The data is released by the US Bureau of Labor Statistics on the 1st Friday of the new month at 9.30am EST so we will be having an NFP announcement today (Friday 7th August 2015)
To be able to trade this report you must be able to do two things:
a) Correctly interpret data
b) Trade the numbers
This report has high market impact because of the bearing it has on the employment and manufacturing data of countries such as China which produce goods and services used by US manufacturers and consumers. The NFP also has direct bearing on manufacturing, consumer confidence and spending, retail sales, GDP, inflation and trade balance
There are two components to an NFP report:
– Unemployment rate
– Employment change
For the report to be tradable, sets of data must not be in conflict. This means that if the employment change is higher than consensus, it must be followed by a lower unemployment rate. If the employment change is lower than consensus, it must be accompanied by a higher unemployment rate.
Another trade situation may be where one of the two data components experiences no change, accompanied by a change (positive or negative) of the other component. Any other situation may produce conflict in the data and result in the report being untradeable.
Trading the Numbers
The trader may select the appropriate currency pair to trade with. Investors consider the USDJPY as one of the best currency pairs to trade with, due to the positive correlation this pair has with the data. For example a weaker Yen and a stronger US Dollar may promote good manufacturing and employment data. A stronger Yen and weaker USD reflects poor manufacturing and employment data.

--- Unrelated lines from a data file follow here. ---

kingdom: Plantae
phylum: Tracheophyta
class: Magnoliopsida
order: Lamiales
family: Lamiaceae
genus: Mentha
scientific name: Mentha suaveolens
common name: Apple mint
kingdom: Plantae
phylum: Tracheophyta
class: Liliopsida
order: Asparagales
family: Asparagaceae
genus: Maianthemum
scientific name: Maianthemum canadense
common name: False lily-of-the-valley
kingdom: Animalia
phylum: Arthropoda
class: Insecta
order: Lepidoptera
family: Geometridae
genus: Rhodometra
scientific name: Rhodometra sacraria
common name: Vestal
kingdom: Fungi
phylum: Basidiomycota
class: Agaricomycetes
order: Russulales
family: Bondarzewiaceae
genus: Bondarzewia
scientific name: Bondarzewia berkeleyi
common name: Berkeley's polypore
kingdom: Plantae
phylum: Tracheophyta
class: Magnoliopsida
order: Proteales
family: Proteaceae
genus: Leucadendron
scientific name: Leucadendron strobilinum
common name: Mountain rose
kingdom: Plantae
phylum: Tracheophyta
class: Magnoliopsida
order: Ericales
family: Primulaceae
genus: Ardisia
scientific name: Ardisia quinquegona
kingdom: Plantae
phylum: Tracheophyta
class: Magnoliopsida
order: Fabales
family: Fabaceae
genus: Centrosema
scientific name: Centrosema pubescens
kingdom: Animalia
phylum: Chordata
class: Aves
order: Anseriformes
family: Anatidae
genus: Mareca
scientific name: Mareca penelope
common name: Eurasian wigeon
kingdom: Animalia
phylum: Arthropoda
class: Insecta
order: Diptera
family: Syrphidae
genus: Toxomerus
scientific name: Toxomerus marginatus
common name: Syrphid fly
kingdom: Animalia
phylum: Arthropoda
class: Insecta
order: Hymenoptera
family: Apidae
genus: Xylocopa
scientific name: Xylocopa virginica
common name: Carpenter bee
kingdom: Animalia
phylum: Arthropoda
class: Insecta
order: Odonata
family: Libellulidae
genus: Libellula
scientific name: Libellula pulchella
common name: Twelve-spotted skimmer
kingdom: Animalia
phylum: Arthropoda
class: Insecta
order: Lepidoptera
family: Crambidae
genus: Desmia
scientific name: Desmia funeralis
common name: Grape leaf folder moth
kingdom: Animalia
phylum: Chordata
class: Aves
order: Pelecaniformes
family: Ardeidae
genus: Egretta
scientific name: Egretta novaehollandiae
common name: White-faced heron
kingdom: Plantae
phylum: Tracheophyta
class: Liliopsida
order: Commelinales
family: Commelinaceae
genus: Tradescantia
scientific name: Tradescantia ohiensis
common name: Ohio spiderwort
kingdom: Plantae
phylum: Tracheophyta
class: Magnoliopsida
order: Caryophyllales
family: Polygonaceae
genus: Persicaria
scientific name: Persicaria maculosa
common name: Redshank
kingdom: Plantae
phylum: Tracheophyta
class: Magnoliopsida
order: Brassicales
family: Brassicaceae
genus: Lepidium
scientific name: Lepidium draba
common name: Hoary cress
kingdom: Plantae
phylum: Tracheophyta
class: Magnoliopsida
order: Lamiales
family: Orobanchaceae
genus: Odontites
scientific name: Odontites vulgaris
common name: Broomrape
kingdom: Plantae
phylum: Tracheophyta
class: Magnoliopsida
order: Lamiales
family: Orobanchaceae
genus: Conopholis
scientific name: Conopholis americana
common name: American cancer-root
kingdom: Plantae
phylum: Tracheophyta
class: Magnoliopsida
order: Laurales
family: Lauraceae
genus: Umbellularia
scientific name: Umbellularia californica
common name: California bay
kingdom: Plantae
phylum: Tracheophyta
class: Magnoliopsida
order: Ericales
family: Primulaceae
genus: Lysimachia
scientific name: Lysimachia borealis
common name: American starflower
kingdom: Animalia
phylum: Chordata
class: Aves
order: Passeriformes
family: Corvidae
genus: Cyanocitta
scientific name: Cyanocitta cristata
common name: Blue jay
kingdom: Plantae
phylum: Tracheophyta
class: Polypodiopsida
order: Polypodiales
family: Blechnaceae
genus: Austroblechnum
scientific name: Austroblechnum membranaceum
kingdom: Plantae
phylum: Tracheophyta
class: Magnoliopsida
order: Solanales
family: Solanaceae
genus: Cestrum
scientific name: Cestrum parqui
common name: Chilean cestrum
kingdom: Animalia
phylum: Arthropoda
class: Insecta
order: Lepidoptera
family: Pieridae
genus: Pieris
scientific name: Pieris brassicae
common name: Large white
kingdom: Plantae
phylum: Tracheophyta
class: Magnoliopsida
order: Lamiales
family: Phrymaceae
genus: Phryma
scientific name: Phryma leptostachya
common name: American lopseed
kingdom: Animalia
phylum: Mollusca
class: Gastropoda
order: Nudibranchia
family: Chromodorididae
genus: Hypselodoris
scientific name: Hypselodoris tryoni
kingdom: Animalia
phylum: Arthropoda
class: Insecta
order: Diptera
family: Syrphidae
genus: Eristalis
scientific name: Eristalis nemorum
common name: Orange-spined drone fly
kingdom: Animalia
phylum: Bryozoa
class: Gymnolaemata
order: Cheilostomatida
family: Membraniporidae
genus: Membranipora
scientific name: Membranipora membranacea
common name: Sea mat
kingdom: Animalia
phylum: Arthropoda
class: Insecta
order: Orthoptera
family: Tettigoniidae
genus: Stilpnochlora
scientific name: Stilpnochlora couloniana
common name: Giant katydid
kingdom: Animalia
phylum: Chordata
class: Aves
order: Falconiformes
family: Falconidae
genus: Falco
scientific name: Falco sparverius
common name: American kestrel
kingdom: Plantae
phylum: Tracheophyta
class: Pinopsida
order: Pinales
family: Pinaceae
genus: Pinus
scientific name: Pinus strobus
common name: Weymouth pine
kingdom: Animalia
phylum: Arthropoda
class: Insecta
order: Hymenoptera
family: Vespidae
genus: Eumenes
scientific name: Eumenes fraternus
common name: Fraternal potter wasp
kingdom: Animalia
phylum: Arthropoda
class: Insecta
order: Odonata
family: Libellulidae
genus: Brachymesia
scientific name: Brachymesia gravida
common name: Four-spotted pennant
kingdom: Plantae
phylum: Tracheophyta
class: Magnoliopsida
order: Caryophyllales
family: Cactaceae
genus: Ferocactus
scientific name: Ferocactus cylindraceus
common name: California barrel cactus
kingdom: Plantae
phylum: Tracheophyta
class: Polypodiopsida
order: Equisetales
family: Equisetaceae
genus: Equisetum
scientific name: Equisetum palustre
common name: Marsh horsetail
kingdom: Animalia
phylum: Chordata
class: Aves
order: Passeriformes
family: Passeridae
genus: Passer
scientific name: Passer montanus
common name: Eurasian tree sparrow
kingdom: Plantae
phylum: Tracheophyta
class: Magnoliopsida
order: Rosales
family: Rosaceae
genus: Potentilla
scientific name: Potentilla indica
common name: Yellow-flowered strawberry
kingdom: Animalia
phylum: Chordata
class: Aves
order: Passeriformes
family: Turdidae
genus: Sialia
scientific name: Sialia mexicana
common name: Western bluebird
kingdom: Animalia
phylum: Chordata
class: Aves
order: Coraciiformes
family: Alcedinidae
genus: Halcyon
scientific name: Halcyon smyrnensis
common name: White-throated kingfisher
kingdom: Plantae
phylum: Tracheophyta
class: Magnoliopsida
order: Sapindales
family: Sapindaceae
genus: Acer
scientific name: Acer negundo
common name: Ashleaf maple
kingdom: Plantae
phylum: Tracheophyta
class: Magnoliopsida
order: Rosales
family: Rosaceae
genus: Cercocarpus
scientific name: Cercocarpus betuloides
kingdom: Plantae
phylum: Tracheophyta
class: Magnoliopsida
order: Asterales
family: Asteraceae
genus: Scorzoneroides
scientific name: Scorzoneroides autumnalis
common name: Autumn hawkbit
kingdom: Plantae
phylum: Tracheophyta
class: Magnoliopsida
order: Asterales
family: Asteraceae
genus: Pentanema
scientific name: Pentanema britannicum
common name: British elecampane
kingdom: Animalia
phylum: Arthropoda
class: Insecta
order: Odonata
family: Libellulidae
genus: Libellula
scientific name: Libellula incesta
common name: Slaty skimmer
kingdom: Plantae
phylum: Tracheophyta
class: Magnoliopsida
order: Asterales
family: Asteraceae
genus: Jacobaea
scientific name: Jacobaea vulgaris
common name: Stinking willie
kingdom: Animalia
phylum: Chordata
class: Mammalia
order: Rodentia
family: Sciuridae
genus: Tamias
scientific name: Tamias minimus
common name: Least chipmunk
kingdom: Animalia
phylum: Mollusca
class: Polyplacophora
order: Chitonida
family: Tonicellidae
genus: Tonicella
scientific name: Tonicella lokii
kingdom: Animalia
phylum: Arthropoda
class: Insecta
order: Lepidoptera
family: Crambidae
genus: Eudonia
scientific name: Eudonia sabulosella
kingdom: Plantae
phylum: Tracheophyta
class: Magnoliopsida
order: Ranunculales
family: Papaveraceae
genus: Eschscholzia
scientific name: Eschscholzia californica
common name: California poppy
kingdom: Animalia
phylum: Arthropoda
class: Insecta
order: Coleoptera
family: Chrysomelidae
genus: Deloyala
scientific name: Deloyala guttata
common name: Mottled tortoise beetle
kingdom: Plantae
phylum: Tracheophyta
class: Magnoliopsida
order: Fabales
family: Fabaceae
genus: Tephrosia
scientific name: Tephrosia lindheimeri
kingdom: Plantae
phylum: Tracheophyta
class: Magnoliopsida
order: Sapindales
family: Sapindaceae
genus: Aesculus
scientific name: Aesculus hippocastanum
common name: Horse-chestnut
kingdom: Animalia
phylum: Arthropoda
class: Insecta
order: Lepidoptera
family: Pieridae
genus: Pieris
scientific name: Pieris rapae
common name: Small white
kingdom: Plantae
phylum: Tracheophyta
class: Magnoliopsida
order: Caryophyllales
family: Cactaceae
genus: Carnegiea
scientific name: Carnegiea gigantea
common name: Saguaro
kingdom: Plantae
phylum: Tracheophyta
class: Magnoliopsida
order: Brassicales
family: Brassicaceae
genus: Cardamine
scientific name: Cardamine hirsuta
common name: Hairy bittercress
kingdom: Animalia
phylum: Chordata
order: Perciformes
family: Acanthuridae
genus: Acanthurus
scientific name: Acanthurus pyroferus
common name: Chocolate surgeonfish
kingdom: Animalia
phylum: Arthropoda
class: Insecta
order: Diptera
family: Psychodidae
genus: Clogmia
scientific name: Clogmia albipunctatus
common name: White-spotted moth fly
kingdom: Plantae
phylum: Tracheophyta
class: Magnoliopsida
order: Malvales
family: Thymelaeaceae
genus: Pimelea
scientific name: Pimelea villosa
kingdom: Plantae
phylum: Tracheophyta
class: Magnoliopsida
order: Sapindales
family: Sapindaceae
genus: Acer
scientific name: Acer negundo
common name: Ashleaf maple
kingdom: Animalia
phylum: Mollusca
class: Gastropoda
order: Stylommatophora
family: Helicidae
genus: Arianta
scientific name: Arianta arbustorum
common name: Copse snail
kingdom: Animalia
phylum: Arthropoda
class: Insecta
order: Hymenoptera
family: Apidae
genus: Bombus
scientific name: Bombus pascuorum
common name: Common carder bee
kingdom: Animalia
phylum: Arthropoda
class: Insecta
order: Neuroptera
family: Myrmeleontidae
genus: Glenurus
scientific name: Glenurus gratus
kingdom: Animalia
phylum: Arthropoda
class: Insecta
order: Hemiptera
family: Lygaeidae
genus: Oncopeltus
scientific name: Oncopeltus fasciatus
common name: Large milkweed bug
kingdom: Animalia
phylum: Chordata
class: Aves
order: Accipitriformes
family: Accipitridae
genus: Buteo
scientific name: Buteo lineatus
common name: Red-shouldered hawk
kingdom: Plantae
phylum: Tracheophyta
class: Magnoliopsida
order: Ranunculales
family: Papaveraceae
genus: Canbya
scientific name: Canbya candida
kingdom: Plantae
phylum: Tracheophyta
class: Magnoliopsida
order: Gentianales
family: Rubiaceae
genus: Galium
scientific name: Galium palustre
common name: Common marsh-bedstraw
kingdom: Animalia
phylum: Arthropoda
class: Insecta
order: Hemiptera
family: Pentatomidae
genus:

In deciding how to trade the NFP, consideration may also be given to how far the actual figure has deviated from the expected figures, and the month-month change in data. For instance, a wider deviation may produce higher market volatility, while a drastic change month on month may also produce a greater market response in the corresponding direction.
Today’s NFP may be a big market mover as it may signal whether the FED will move rates in September or not. The FED’s decision will depend on the two main objectives of the Central Bank: which are to keep inflation under control and to maximize employment. The economy is expected to add 225K new jobs, against the previous month’s 223K, whilst investors anticipate that the unemployment rate will remain unchanged at 5.3%. If the data is disappointing then traders may turn to the GBP and the AUD both of which may rise on dollar weakness. Either way, this could be the most watched NFP for months!